TFT

SQL Diff Tool - Compare & Find Differences

Compare two SQL scripts or database schemas to instantly see differences. This diff tool highlights changes in tables, columns, constraints, and queries, perfect for code reviews.

SQL Diff Checker

Compare two SQL queries or schemas and highlight the differences.

How It Works

This SQL diff tool compares two SQL scripts or database schemas side-by-side, highlighting exactly what changed between versions - added tables, modified columns, altered queries.

The comparison process:

  1. Input preparation: Paste or upload two SQL files - the original version and the modified version you want to compare.
  2. Structural parsing: Both SQL scripts are parsed to understand their structure (tables, columns, constraints, queries).
  3. Difference detection: The tool identifies additions (green), deletions (red), and modifications (yellow) between the two versions.
  4. Visual presentation: Changes are displayed in a side-by-side or unified diff view, making it easy to see what changed.

Tracking SQL changes is essential for version control, code reviews, database migrations, and understanding what changed between application versions or database schema updates.

When You'd Actually Use This

Database Migration Reviews

Compare schema versions before and after migrations to verify all expected changes were applied.

Code Review Process

Review SQL changes in pull requests by comparing the original and modified query files.

Schema Version Control

Track changes to database schemas over time by comparing successive versions.

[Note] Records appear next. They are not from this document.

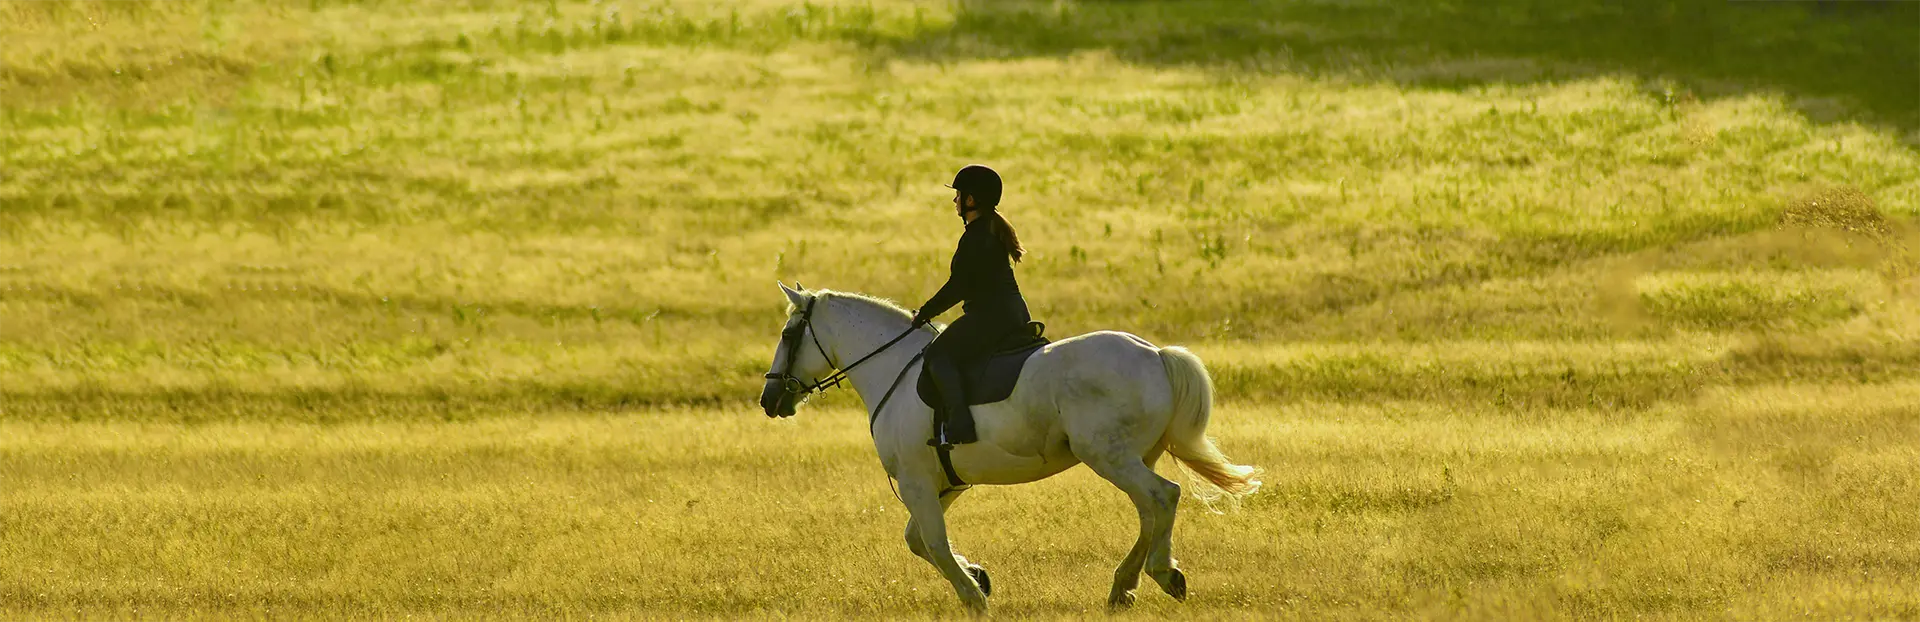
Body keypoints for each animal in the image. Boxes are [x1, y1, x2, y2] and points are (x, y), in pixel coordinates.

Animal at [756, 284, 1267, 614]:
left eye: (787, 335)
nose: (769, 400)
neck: (891, 370)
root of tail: (1156, 355)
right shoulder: (942, 483)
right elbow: (917, 539)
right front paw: (979, 575)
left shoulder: (918, 482)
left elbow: (933, 543)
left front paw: (972, 596)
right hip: (1132, 457)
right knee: (1151, 509)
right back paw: (1124, 586)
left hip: (1110, 457)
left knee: (1164, 496)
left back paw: (1161, 574)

Debugging Production Issues

Compare working vs. broken SQL scripts to identify what change caused the problem.

Documentation Updates

Generate change logs by documenting differences between schema versions.

Team Collaboration

When multiple developers modify SQL files, compare versions to identify and resolve conflicts.

What to Know Before Using

Formatting differences may show as changes

Whitespace, indentation, and keyword case differences appear as changes. Use SQL formatter on both files first for cleaner diffs.

Semantic changes may not be detected

The tool shows textual differences. Logically equivalent but textually different queries (SELECT * vs SELECT col1, col2) show as complete changes.

Large files may be slow to compare

Very large SQL files (thousands of lines) may take time to process. Consider comparing specific sections for large schemas.

Order matters for some comparisons

Table column order, constraint order, etc. may show as differences even if logically equivalent. Focus on meaningful changes.

Comments are compared too

Changes to comments show up in the diff. This is useful for documentation tracking but may add noise to structural comparisons.

Common Questions

What's the difference between text diff and schema diff?

Text diff compares raw SQL text. Schema diff understands database structure and can detect equivalent changes (renamed columns, reordered constraints). This tool does text-based diff.

Can I compare schemas from different databases?

Yes, but syntax differences between MySQL, PostgreSQL, SQL Server, etc. will show as many changes. Best for comparing same-dialect versions.

How do I ignore formatting changes?

Run both SQL files through a formatter first to normalize indentation and spacing. Then compare the formatted outputs.

Can this generate migration scripts?

This tool shows differences but doesn't generate ALTER TABLE statements. Use dedicated schema comparison tools for automatic migration generation.

What file formats are supported?

Any text-based SQL files work: .sql, .txt, or pasted SQL text. Binary database files need to be exported to SQL first.

How do I compare live database schemas?

Export both database schemas to SQL (using mysqldump, pg_dump, etc.), then compare the exported SQL files with this tool.

Can I save or export the diff results?

Copy the diff output or take a screenshot. Some tools offer export to HTML, PDF, or patch file formats for documentation.